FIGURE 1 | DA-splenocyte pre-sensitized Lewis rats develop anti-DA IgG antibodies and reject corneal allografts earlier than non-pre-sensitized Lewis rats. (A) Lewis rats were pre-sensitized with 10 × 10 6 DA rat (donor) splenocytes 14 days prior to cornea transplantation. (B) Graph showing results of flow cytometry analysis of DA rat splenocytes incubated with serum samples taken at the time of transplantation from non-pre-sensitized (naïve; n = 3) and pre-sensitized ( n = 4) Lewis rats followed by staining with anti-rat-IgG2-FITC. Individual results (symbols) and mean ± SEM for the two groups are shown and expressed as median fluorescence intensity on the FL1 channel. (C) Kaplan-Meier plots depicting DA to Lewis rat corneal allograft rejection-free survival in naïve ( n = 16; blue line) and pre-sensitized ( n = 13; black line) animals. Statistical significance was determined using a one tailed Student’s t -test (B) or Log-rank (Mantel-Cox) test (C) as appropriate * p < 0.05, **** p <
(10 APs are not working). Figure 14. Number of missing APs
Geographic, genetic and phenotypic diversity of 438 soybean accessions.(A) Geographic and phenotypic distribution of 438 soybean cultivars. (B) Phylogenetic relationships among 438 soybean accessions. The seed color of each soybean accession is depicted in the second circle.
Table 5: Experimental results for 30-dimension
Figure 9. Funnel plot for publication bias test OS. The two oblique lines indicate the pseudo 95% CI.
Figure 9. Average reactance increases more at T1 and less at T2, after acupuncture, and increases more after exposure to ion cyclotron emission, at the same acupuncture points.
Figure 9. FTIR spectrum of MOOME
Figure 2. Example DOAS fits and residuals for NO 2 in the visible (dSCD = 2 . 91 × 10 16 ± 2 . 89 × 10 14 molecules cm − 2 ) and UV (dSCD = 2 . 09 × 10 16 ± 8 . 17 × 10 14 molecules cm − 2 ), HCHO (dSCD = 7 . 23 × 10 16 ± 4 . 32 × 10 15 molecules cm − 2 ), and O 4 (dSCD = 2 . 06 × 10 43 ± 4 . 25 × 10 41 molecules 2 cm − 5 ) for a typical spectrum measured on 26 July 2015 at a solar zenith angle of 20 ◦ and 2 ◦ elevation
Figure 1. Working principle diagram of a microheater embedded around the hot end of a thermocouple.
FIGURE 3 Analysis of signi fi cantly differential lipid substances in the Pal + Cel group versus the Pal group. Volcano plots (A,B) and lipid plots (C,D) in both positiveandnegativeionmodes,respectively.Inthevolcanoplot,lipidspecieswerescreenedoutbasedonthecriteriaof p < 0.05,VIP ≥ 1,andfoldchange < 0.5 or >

■ **Work item**
Tell how many lines in the records above carry the word "test". Only the number should appear in the reply.

■ **Answer box**
2